Sayfa Metni:
════════

Editörün notu: Moskova Yüksek Ekonomi Okulu (VŞE), Siyasi Coğrafya ve Çağdaş Jeopolitik Laboratuvarı’nda misafir araştırmacı olan Alan Lolayev’e göre Donald Trump’ın başkanlık koltuğuna dönmesiyle ABD dış politikasında bazı taktiksel değişiklikler yaşanabilir, ancak stratejik rota büyük ölçüde aynı kalacak. Bunun başlıca nedeni, ABD dış politikasındaki karar alma sürecinin kurumsal yapısı ve derin devletin etkisi. Trump’ın yönetiminde taktiksel farklılıklar gözlemlenebilir; ancak derin devletin ve kurumsal yapıların etkisiyle ABD’nin genel dış politika stratejisinde büyük bir dönüşüm beklenmiyor.
Aptal olma, derin devlet burada: Trump döneminde ABD dış politikası neden pek değişmeyecek?
Alan Lolayev, Russia Today
12 Kasım 2024
47. başkanın yönetiminde taktiksel değişiklikler beklenebilir, ancak stratejik rota büyük ihtimalle sabit kalacak.
Donald Trump’ın ABD başkanlık seçimlerindeki zaferi, Biden yönetimindeki mevcut dış politika rotasının destekçileri arasında endişe yaratırken, bu politikaların dönüşümünü arzulayanlar için de umut ışığı oldu.
Bu noktada Amerikan siyasi çevrelerinde ve Washington’ın dünya genelindeki müttefikleri ile rakipleri arasında yankılanan en kritik soru şu: Yeni bir Cumhuriyetçi yönetim altında ABD dış politikasında ne kadar değişiklik beklenebilir?
Trump ve kampanya ekibinin cüretkâr açıklamalarını baz alan pek çok uzman, onun başkanlığa dönüşünün kayda değer politika değişikliklerini beraberinde getireceğini öne sürüyor. Fakat, her iki Kongre kanadında –özellikle dış politika üzerinde kayda değer etkisi olan Senato’da– Cumhuriyetçi çoğunluğun bulunmasına rağmen, Trump’ın bu alanda verdiği vaatleri tam anlamıyla yerine getirebilmesi pek mümkün görünmüyor.

════════

Toplanan veriler:
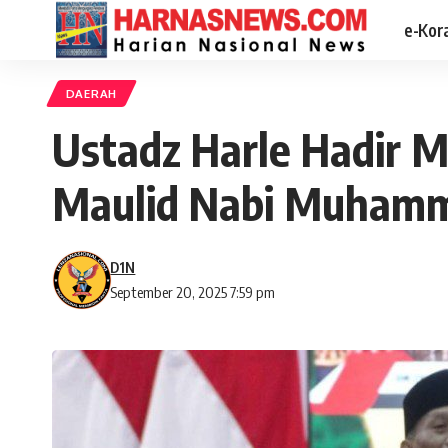
e-Kor
DAERAH
Ustadz Harle Hadir 
Maulid Nabi Muhamm
D1N
September 20, 2025 7:59 pm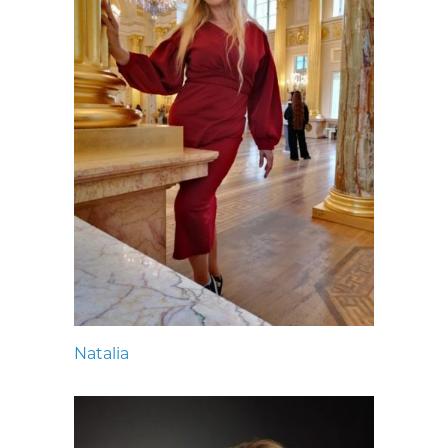
Natalia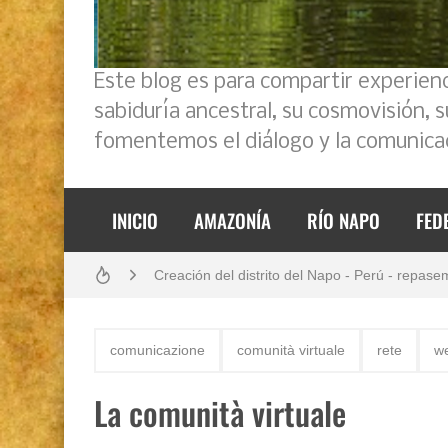
Este blog es para compartir experien
sabiduría ancestral, su cosmovisión, 
fomentemos el diálogo y la comunicac
INICIO
AMAZONÍA
RÍO NAPO
FED
Boletín BOLPER - Nro. 11 - del 30 de abril de
Creación del distrito del Napo - Perú - repase
Análisis: Metodología de transversalización en
comunicazione
comunità virtuale
rete
w
Boletín BOLPER - Nro. 10 - del 31 de marzo 
La comunità virtuale
Opción por los pueblos indígenas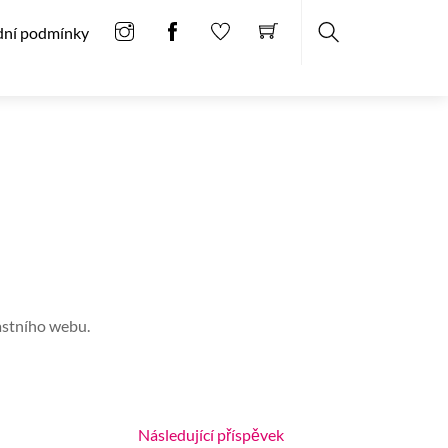
ní podmínky
Search
astního webu.
Následující příspěvek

════════

Görev Özeti: Trump döneminde ABD dış politikasını ele alan yazının devamını, son cümlesinin ardından başlayarak yazın. Bu alıştırmada verilere ihtiyaç yoktur.

Alıştırma Çıktısı:
Teorik açıdan Trump’ın yeniden başkanlığa dönmesi, dış politika gündemini hayata geçirmek için en elverişli koşullar altında gerçekleşecek. Cumhuriyetçiler yalnızca Temsilciler Meclisi’nde güçlerini artırmakla kalmadı, aynı zamanda dış politika üzerinde büyük etkiye sahip olan önemli atamaların onaylanması ve uluslararası sözleşmelerin onaylanması gibi süreçlerde belirleyici olan Senato’nun kontrolünü de geri kazandı.
Mevcut dış politika değişikliklerine dair endişeler, Trump’ın ilk başkanlık dönemini hatırlatıyor. O dönemdeki sert açıklamaları sıklıkla politika değişikliği olarak algılanmış, fakat nihayetinde bu değişiklikler gerçekleşmemişti. Beyaz Saray’a geri döndüğünde Trump’ın dış politikada yeniden “Önce Amerika” ilkesini benimsemesi bekleniyor. Bu ilke, uluslararası meselelerde daha pragmatik bir yaklaşımı işaret ediyor ama dış politika hedefleri ve önceliklerinde köklü bir değişikliği mutlaka beraberinde getirecek anlamına gelmiyor.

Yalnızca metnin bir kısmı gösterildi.